School Improvement in Maryland
Clarifications: Each clarification provides an explanation of an indicator/objective to help teachers better understand the skills and/or concepts.

Standard 5.0 History

Topic B. Emergence, Expansion and Changes in Nations and Empires

Indicator 2. Analyze the growth and development of colonial America

Objective c. Analyze the different roles and viewpoints of individuals and groups, such as women, men, free and enslaved Africans, and Native Americans during the Revolutionary period

Clarification

During the colonial and Revolutionary periods, white men were the only people allowed to participate in American civic life. Consequently, it was their reactions to British imperial policy that moved the colonies toward revolution. White men of all social classes became involved in the events of the day. While wealthy, educated men shaped revolutionary rhetoric and strategies and served on assemblies, middle and lower class men participated in boycotts and organized demonstrations. Not all white men supported colonial actions, however. Some, especially wealthy landowners and public officials, defended the Crown.

Women's activities at the time were very much limited to the domestic sphere, giving them limited opportunities to participate in the buildup to revolution. Society expected women to tend to household chores, raise the children, and support their husbands. Most women received very little education and were consequently deemed incapable of understanding the complexities of the political sphere. Women could support the movement, however, by abiding by boycotts of British imports, participating in public spinning bees held to promote the production of homespun, and refusing to drink English tea. A few highly educated women discussed political affairs in private conversations and/or correspondence with men, but social expectations prevented them for participating in more public, formal discussions of policy.

Very few African Americans, free or enslaved, were involved much in the revolutionary movement. During the Revolutionary period, slavery existed throughout the colonies, and at least 90% of all African Americans were enslaved. Free or enslaved, African Americans hoped that the revolutionary rhetoric of liberty would apply to them. Many free African Americans participated alongside lower class whites in protests and demonstrations against British policy. Enslaved African Americans chose to support the colonists or the British based on which side they believed would reward their loyalty with freedom. Most enslaved people sided with the British, especially after Virginia's royal governor promised freedom to any African American who deserted their patriot masters and joined British forces. Unfortunately, following the war, the British largely failed to live up to their promise to help African Americans achieve freedom, and many African Americans were returned to a condition of servitude. The Continental Army initially refused to accept black recruits out of deference to the wishes of the Southern colonies. As the need for soldiers became critical later in the war, however, the patriot army did enlist African Americans, especially in the Northern and Middle colonies. About 5000 African Americans served in the Continental Army.

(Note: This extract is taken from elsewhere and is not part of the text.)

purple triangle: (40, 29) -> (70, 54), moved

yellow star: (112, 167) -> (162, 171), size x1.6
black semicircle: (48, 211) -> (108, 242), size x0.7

By the Revolutionary era, Native Americans were angry over white settlers' constant encroachment on their lands. They viewed Britain's Proclamation of 1763, which restricted white settlement to areas east of the Appalachian Mountains, and their efforts to enforce it favorably. As a result of this friendship with the British and tensions with American settlers, most Native Americans offered their assistance to the British during the Revolution. Uneasy with native peoples' tactics and goals, however, the British simply asked Native Americans for a promise of neutrality, and most tribes avoided involvement in the conflict.